Somehow we got on the subjects of Nuns.
Don’t ask me how – I’ve never been religious although I once played a Nun on the stage, in roller-skates no less. But it was interesting that we got onto the subject – for two women, one of which had no religious background (that would be me), we talk religion a great deal.
One of the things we noticed is that we weren’t seeing nuns very often anymore although there is a community of the Sisters of St. Mary near us. So, when I was coming out of the doctor’s office and a nun was walking in I just had to call and say I spotted one. It was kind of like bird watching.
Then, one of my new favorite business gurus, Kenny the Monk, sent a letter to the editor of the New York Times about the new papal administration opening its arms to conservative Anglican Clergy, even if married, while shunning Catholic women and gays.
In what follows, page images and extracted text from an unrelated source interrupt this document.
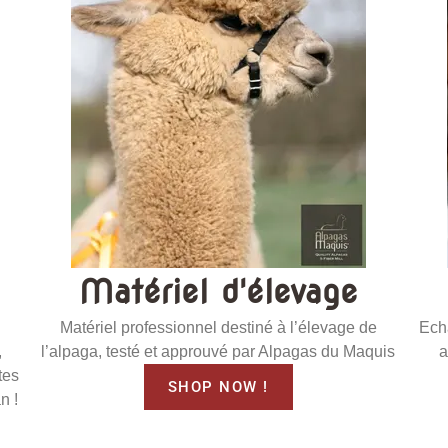
Matériel d'élevage
Matériel professionnel destiné à l’élevage de
Ech
,
l’alpaga, testé et approuvé par Alpagas du Maquis
a
tes
SHOP NOW !
n !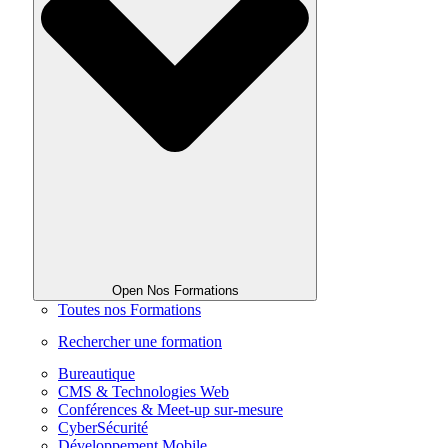
Open Nos Formations
Toutes nos Formations
Rechercher une formation
Bureautique
CMS & Technologies Web
Conférences & Meet-up sur-mesure
CyberSécurité
Développement Mobile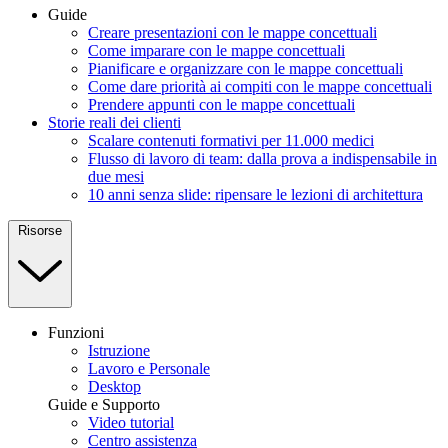
Guide
Creare presentazioni con le mappe concettuali
Come imparare con le mappe concettuali
Pianificare e organizzare con le mappe concettuali
Come dare priorità ai compiti con le mappe concettuali
Prendere appunti con le mappe concettuali
Storie reali dei clienti
Scalare contenuti formativi per 11.000 medici
Flusso di lavoro di team: dalla prova a indispensabile in
due mesi
10 anni senza slide: ripensare le lezioni di architettura
Risorse
Funzioni
Istruzione
Lavoro e Personale
Desktop
Guide e Supporto
Video tutorial
Centro assistenza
“With one wave of the Vatican’s almighty hand, Anglicans who don’t like women bishops or gay priests are now welcome in the Catholic Church. Even their married clergy can come along.”Kenny the Monk
Then in Maureen Dowd’s column yesterday she talked of the Vatican wanting American nuns to embrace more archaic and traditional roles. In Ms. Dowd’s words
“The Vatican is now conducting two inquisitions into the “quality of life” of American nuns, a dwindling group with an average age of about 70, hoping to herd them back into their old-fashioned habits and convents and curb any speck of modernity or independence.”Maureen Dowd
It got me thinking.
I keep hoping that one of the most powerful religions will make its way into the 21st century – but all my hope seems to be in vain. There was a glimmer when the Vatican recognized Charles Darwin’s theory of evolution but since then it has been all downhill. The pardoning of a bishop who claimed there were no Nazi gas chambers, continued belief that condoms don’t prevent AIDS, that women should hold only second class status in the church, and still considering sex education, of anything but abstinence, to be immoral. Guess they just threw in Darwin for irony since the church has ceased to evolve.
And just about now you are asking why I care, right? I’m not Catholic, wasn’t schooled by nuns, so why?
Because the Catholic Church could just as easily be a force for change as a force for repression.
Check out the Wiki site – the stats for the US are startling and show the divide between where US Catholics are headed and where the Vatican wants them to be led. As of 2005, there were the following…
41,406 diocesan and religious-order priests
30,000 lay ministers of which 80% are women
17,000 permanent deacons (men)
63,032 sisters (down from 180,000 in 1965)
424 Active and retired Bishops
If you do the math that means that 87,032 women are involved in the upper levels of organization in the Catholic Church as opposed to 69,886 men. What group in their right mind would want to jeopardize their relationship with 56% of their base?
And that doesn’t count all the women who do everything else….
150,000 Catholic school teachers teaching 2.7 million students
What do you want to bet the stats are on that – according to the US census bureau 71% of all teachers in the US are women (2004).
I have a feeling if the women in the Catholic Church actually returned to being “submissive partners” and cultivated their femininity which includes “waiting”, nothing would get done. Women are the backbone of the church and it bothers me that the Vatican is pulling them away from their rightful place as co-owners of the faith.
When you think about it, is it all that different than any other ultra conservative sect that keeps its women without power, education, and rights? And we know the Vatican is wrong…
Data shows that teaching abstinence doesn’t work
That empowering women – educating them and giving them control of their bodies – is the best thing a developing country can do to move forward. Impacting not only the lives of women, but men and children too.
We are stronger when we are equal – and if the Catholic Church wants to continue to have the support of women and their energy and enthusiasm present in religious life, they need to start listening to them or eventually they won’t have them. At this point I think we have to reverse the statement.
Ask not what you can do for your church, but what your church can do for you.
If there is a God I’m sure she isn’t amused.